In more than 30 years, those conditions have only been met nine times, including Thursday. The event was last held in 2009.
Eddie's brother, Clyde, says this is one of the best swells he has ever seen in all the years he has surfed in Waimea Bay. He's the only competitor to surf in all eight previous competitions.
Elite surfers from around the globe grabbed their boards and hopped on planes when organizers gave the green light for the event earlier in the week, despite the fact that it could be canceled at any time. That's what happened earlier this month, when organizers called off the event hours before it was supposed to go ahead because conditions weren't right.

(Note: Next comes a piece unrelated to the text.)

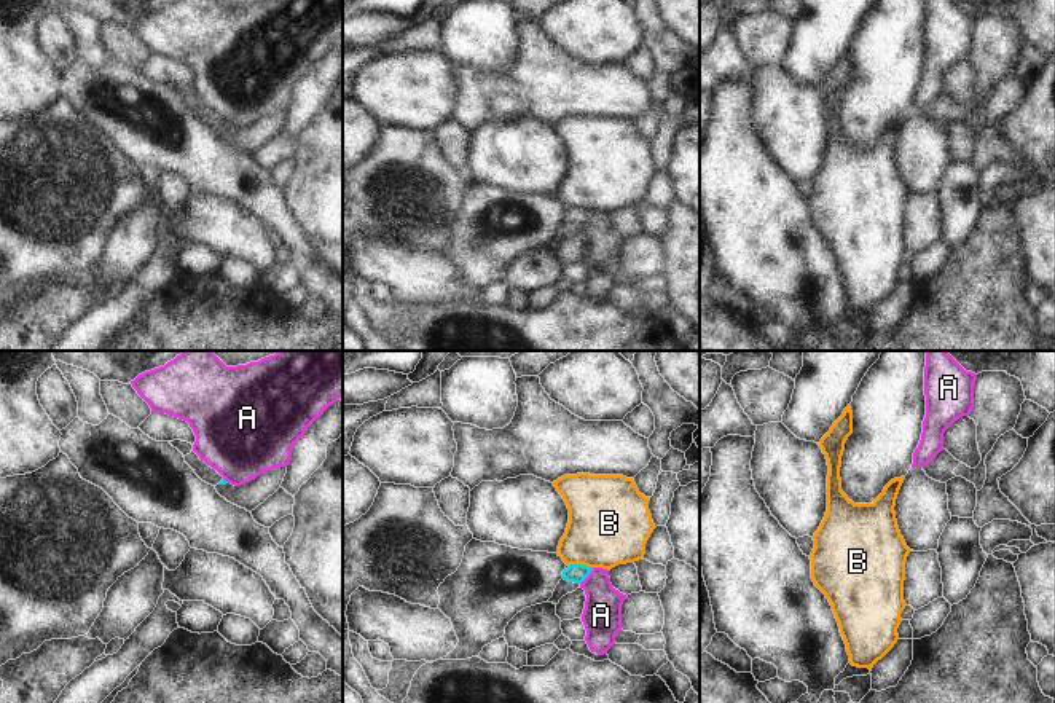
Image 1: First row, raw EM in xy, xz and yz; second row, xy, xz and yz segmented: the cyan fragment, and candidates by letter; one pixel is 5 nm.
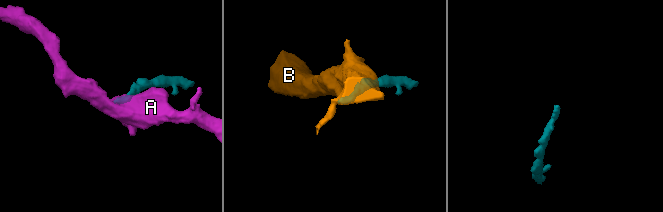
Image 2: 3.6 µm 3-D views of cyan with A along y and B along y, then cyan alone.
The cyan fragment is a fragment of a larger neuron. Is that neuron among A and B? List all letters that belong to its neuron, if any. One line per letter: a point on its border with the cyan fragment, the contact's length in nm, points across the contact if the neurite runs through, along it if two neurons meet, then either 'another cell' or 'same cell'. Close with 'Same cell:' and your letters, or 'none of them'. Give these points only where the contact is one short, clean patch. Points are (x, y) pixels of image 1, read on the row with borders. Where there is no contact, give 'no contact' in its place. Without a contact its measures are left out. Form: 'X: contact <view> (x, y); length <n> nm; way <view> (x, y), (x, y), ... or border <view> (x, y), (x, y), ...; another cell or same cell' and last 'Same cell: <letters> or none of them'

Clyde Aikau said the event isn't about fame or money, it's about honoring his brother's legacy.
The competition began in 1984, six years after Eddie Aikau died.
As a lifeguard, Eddie Aikau is said to have never had a fatality while on duty. When the surf was too big for most in Waimea Bay and the crowds cleared out, Aikau would grab his surfboard and take on the biggest waves around.
Ultimately, however, Aikau gave his life to the ocean in a final attempt to save others. The 31-year-old Aikau was part of a team that was attempting to trace the route of their Polynesian ancestors from Hawaii to Tahiti aboard the traditional Hokulea canoe in 1978.
The vessel encountered rough seas and capsized. Aikau took his surfboard and paddled away for help. He was never seen again, though the rest of the crew was eventually rescued.